The US does have socialised medicine: Medicare, and it costs as much as the health care systems of other countries, only it takes care of only a small part of the population, whereas in other countries it takes care of everybody.
How is the chart misleading when it is the supporting evidence in an article titled “Kate Middleton’s ‘luxury’ birth cost less than the average U.S. birth”?
Same story with both of my children. C-section both times so my partner stayed in hospital for a few days. With the first one we opted to pay for a single room for a couple of nights, but didn't bother the second time. Total cost for both births was less than £200, and that was just for the single room.
The idea that people have to pay huge amounts of money for a basic human need like safe childbirth is very troubling.
Don't know whether to laugh or cry that 20 pounds is considered a fortune for parking and gas. Depending on the area, you could easily blow through that in an afternoon over here. T_T
Current parking charges at Bolton are £4 for 24 hours (they were lower in 2012). 4 trips about 15 mile round trip was about £2 each at that time.
There's a lot of complaining about the fact it costs as much as a cup of coffee to go and visit people in hospital. Those with chronic conditions tend to get free parking (at least where I live now in Cheshire).
Considering how hugely complex and difficult a child birth is, and considering that there are professional doctors and trained nurses available for free, the complaint about the cost of a private room because what is given for free was 'not so nice', is, to my mind, seriously taking things for granted.

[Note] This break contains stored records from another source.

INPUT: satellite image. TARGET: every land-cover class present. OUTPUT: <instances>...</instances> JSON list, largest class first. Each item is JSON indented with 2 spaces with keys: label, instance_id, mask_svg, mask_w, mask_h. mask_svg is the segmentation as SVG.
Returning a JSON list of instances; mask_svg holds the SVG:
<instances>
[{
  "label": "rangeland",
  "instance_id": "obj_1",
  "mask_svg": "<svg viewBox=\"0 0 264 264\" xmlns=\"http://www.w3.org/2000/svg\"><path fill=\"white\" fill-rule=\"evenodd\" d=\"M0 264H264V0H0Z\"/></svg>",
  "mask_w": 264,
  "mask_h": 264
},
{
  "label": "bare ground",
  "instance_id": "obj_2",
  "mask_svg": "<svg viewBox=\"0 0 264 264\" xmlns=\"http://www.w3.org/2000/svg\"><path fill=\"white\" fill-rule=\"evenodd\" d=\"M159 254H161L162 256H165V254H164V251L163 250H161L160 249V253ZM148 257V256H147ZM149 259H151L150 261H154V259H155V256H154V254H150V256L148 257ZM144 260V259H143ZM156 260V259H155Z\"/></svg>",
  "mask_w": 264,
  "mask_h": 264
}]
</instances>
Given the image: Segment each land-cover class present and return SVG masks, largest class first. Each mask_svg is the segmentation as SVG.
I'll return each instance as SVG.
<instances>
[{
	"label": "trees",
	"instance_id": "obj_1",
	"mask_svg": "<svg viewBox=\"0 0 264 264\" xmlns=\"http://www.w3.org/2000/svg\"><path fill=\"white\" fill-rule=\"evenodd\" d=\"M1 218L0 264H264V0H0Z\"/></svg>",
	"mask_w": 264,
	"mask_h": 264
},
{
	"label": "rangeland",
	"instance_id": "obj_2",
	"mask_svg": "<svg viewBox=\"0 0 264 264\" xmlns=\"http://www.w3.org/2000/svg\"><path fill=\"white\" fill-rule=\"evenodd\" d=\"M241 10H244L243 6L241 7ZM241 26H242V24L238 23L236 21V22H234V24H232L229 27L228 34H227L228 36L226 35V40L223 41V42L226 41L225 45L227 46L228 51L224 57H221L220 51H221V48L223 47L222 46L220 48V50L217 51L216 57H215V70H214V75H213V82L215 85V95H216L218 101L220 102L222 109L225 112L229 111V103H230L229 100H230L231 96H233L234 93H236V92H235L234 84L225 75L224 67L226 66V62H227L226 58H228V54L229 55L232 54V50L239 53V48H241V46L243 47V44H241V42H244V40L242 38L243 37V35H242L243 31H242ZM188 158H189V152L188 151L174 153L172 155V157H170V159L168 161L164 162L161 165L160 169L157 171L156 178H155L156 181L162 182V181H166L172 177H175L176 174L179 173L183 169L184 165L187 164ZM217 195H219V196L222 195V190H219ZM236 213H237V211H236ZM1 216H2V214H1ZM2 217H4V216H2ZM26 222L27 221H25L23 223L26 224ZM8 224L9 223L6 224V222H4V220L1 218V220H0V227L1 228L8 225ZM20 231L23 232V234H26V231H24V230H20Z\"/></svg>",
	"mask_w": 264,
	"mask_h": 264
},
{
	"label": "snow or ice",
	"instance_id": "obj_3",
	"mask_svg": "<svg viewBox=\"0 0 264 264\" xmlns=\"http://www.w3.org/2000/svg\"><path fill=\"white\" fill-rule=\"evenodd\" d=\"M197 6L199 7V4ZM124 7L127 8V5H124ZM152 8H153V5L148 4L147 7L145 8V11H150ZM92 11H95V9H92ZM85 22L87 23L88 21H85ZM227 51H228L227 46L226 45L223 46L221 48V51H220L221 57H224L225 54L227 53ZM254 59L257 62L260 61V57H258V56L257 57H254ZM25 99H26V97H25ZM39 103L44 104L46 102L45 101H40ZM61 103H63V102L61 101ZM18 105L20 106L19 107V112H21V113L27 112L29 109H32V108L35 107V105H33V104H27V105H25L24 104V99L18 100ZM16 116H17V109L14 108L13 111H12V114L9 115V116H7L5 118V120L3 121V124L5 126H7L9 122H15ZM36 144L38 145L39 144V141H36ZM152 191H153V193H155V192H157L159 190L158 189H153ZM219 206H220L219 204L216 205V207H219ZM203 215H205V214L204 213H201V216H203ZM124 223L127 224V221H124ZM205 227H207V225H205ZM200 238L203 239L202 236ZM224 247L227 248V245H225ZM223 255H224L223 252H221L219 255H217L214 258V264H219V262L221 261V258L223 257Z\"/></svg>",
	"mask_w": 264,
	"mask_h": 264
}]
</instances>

Yes, the chart is misleading, giving birth in Spain is free as well, you may just pay the cost of the parking and whatever you take from the vending machine while you're waiting. I believe the chart refers to private hospital births where you get to have a room for yourself, etc.
My daughter was born by C-section in the UK. Mum and baby stayed in the hospital for a few days to recover from the C-section. This would have been completely free but they would have had to share a room with 3 other mums and newborns. That's not so nice so we opted to pay for a private room.
The cost for a private room in a hospital in the UK was the equivalent of $100 per night! In a HOSPITAL! Coming from the US that blew my mind.